▸ **Work task**: Instruction for the entries below: return the part that opens with the line containing "Пены полиуретановые" and closes with the line containing "Atalhos de teclado", exactly, and no pictures.

━━━ Dataset entries

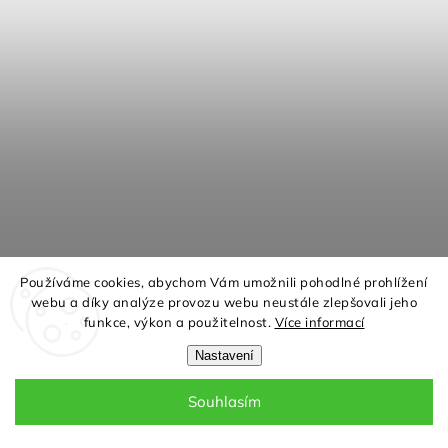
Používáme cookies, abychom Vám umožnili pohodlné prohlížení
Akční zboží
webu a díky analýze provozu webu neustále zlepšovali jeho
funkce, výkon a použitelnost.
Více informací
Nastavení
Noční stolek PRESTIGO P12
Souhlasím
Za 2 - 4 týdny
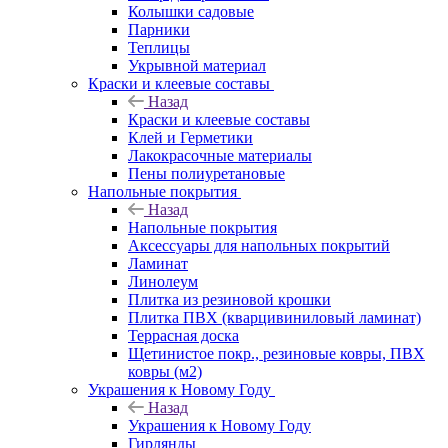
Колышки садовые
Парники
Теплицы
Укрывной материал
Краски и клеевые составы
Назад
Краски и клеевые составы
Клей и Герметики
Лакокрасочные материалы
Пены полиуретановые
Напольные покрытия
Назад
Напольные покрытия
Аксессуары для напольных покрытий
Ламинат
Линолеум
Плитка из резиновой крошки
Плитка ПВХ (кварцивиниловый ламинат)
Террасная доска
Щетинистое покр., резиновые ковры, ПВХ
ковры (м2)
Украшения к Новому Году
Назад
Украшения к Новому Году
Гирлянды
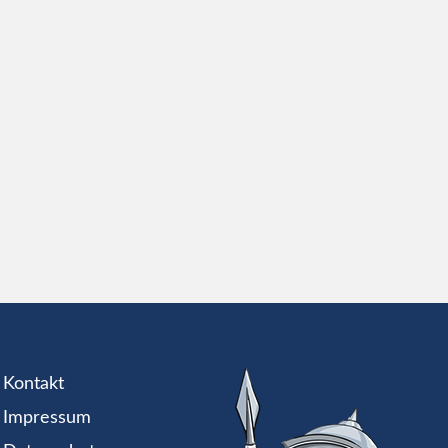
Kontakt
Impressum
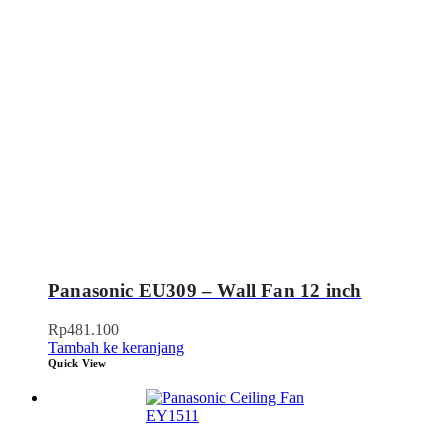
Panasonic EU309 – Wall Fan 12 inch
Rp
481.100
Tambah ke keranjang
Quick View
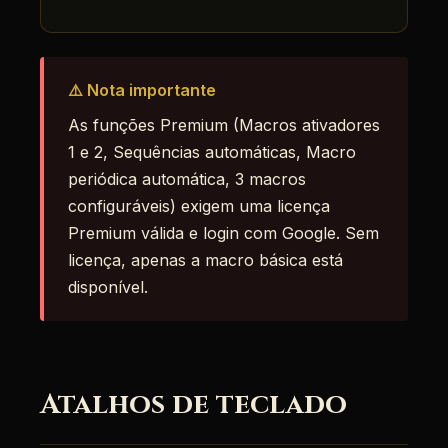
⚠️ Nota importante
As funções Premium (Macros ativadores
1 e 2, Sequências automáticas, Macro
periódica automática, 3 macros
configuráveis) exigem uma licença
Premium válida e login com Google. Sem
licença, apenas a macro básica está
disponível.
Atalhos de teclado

━━━━━━
━━━ Dataset entries

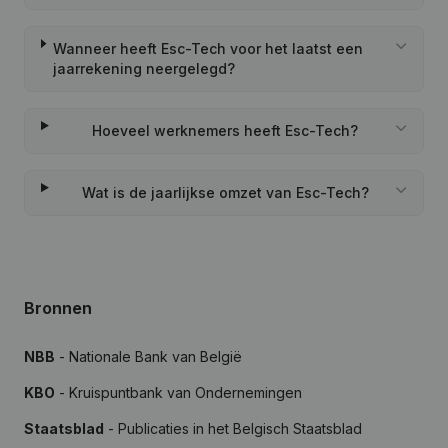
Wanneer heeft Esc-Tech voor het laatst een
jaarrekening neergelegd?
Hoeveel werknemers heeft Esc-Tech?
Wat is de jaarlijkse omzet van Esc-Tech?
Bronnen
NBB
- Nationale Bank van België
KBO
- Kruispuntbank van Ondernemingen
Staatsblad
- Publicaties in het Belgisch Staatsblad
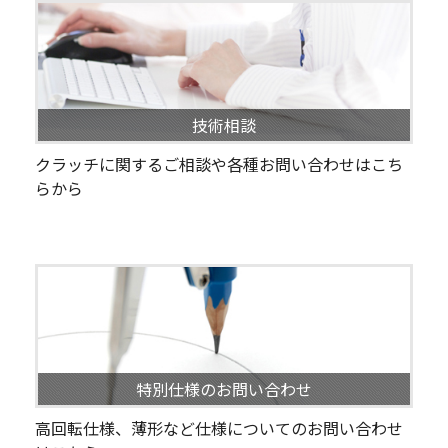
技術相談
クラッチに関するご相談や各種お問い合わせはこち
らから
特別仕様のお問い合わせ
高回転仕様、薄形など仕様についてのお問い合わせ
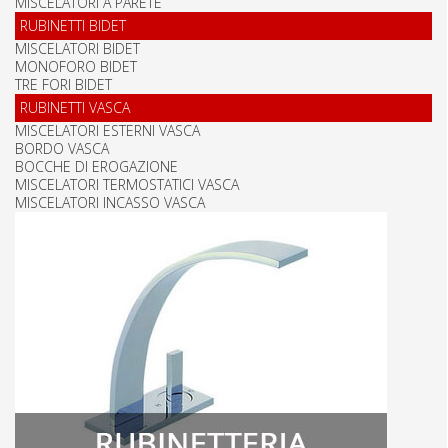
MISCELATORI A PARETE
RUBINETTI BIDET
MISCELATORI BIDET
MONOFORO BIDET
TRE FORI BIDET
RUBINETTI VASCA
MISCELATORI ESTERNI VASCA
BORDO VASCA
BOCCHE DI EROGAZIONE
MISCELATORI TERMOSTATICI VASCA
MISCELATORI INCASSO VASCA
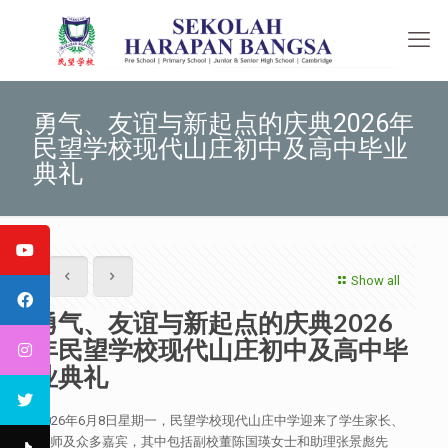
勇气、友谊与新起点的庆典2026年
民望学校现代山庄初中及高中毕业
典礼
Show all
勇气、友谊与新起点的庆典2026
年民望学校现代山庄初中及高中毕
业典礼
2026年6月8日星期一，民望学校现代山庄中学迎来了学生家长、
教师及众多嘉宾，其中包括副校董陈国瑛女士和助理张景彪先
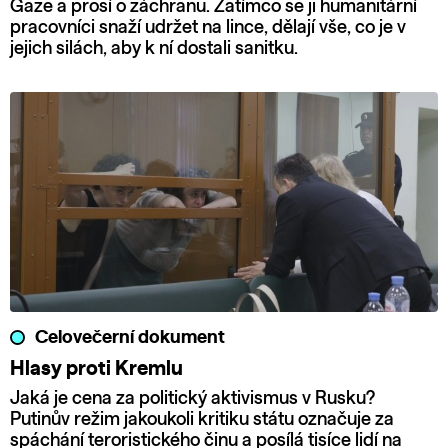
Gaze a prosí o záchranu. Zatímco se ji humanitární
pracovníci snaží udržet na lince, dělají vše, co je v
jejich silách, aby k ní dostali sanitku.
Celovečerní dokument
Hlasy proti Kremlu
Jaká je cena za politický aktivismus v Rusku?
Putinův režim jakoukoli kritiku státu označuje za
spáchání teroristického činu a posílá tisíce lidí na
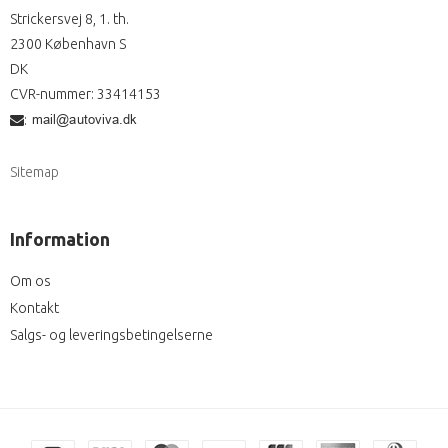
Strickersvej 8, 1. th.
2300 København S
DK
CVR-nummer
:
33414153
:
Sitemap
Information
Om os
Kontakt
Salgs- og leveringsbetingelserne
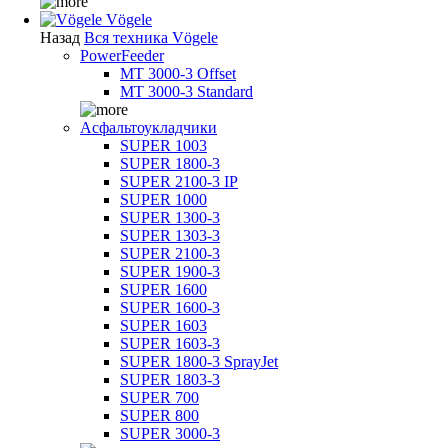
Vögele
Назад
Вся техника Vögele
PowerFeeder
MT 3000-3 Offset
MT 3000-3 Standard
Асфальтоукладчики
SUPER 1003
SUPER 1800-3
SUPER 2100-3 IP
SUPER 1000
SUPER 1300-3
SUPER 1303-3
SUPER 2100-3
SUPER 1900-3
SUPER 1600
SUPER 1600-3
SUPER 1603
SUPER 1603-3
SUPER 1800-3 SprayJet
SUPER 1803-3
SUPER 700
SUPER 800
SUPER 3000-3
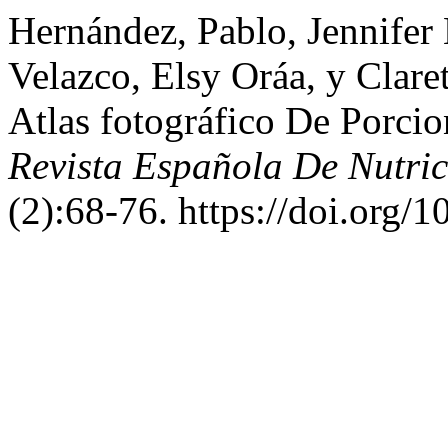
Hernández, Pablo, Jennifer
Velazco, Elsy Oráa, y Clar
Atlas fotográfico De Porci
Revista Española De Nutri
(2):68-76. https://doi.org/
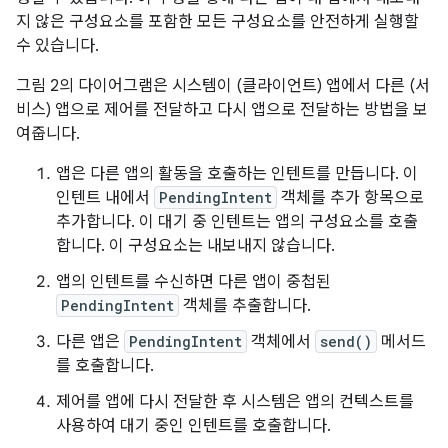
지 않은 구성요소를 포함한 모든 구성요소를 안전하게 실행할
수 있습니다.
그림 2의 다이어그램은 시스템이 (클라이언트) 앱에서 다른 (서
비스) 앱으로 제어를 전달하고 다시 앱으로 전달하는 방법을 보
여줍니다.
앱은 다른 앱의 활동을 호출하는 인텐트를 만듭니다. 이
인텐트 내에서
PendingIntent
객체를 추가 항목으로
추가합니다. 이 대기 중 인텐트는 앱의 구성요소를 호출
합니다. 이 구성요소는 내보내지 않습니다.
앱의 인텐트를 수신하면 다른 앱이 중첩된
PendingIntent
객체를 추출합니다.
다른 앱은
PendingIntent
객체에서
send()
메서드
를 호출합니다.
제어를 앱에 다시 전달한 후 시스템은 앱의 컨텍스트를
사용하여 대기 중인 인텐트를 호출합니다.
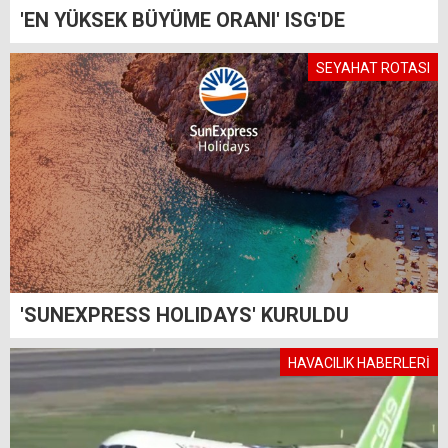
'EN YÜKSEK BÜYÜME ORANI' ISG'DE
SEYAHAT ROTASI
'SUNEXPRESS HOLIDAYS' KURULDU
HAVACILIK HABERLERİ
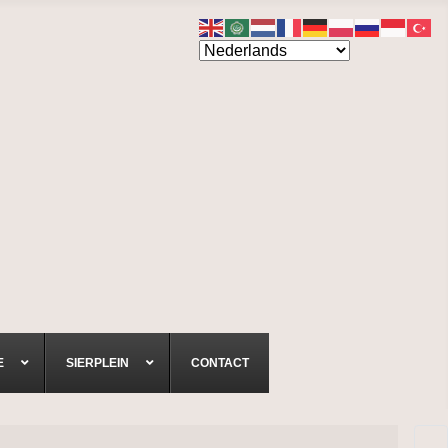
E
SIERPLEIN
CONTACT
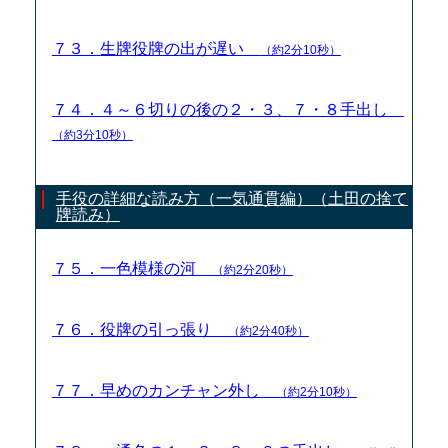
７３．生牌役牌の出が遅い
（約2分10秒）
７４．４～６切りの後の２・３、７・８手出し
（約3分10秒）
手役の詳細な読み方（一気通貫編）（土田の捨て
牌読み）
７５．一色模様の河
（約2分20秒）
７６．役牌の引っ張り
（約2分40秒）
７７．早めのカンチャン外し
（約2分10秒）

━━━━━━

▸ **Solution to this exercise**:
Пены полиуретановые
Напольные покрытия
Назад
Напольные покрытия
Аксессуары для напольных покрытий
Ламинат
Линолеум
Плитка из резиновой крошки
Плитка ПВХ (кварцивиниловый ламинат)
Террасная доска
Щетинистое покр., резиновые ковры, ПВХ
ковры (м2)
Украшения к Новому Году
Назад
Украшения к Новому Году
Гирлянды
Kontakt
Impressum
Panasonic EU309 – Wall Fan 12 inch
Rp
481.100
Tambah ke keranjang
Quick View
⚠️ Nota importante
As funções Premium (Macros ativadores
1 e 2, Sequências automáticas, Macro
periódica automática, 3 macros
configuráveis) exigem uma licença
Premium válida e login com Google. Sem
licença, apenas a macro básica está
disponível.
Atalhos de teclado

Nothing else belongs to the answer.